Medical experts for Mr. Kim and Gen-X agreed that Mr. Kim's drug use after his shooting was related to his PTSD diagnosis, and that inpatient treatment was appropriate, records show.
However, a medical expert for Gen-X argued that Mr. Kim had reached maximum medical improvement after nine days of inpatient addiction treatment, and that Gen-X should not pay for continuing treatment, records show. The doctor argued that Mr. Kim was a lifelong drug abuser and that he was exaggerating his PTSD symptoms.
However, Nebraska's Workers' Compensation Court awarded Mr. Kim temporary total disability benefits of $400 a week and ordered Gen-X to pay $18,500 in medical bills for Mr. Kim, including $13,236 for inpatient addiction treatment, records show. The court also ordered Gen-X to pay for continuing medical and hospital services for Mr. Kim.
The case was appealed by Gen-X and its workers comp insurer, Farmers Insurance Group's Truck Insurance Exchange, records show.
The Nebraska Supreme Court unanimously upheld Mr. Kim's benefit awards on Friday. The court found that Mr. Kim's inpatient addiction treatment was compensable because testimony showed that the shooting caused Mr. Kim to become a dependent drug user, rather than a recreational drug user.

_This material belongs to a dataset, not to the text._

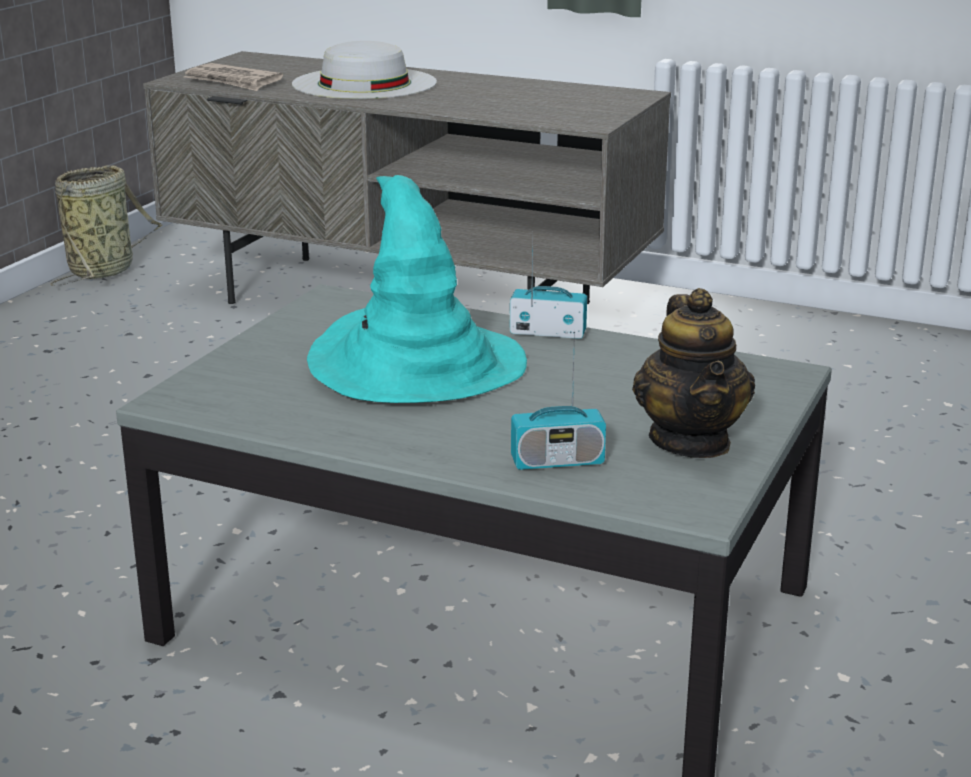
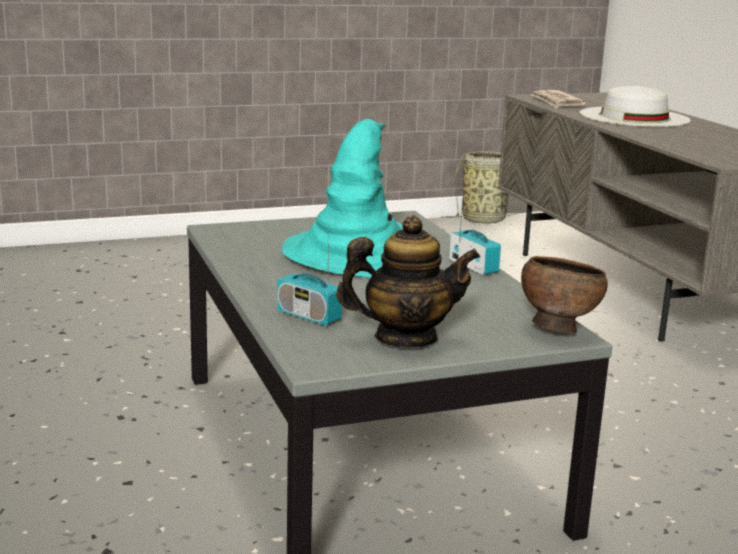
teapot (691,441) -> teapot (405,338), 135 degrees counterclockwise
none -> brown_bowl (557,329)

Mr. Kim's ongoing addiction treatment also was compensable because testimony showed that Mr. Kim had not reached maximum medical improvement at the unspecified time of the workers comp court trial, the high court ruled.
“At the time of trial, Kim was still seeking counseling services two to four times per month,” said the opinion, which called Mr. Kim's addiction treatment “reasonably necessary.”
The high court also upheld TTD benefits for Mr. Kim, as well as payment for an October 2011 emergency room visit in which Mr. Kim was treated for a panic attack after his shooting.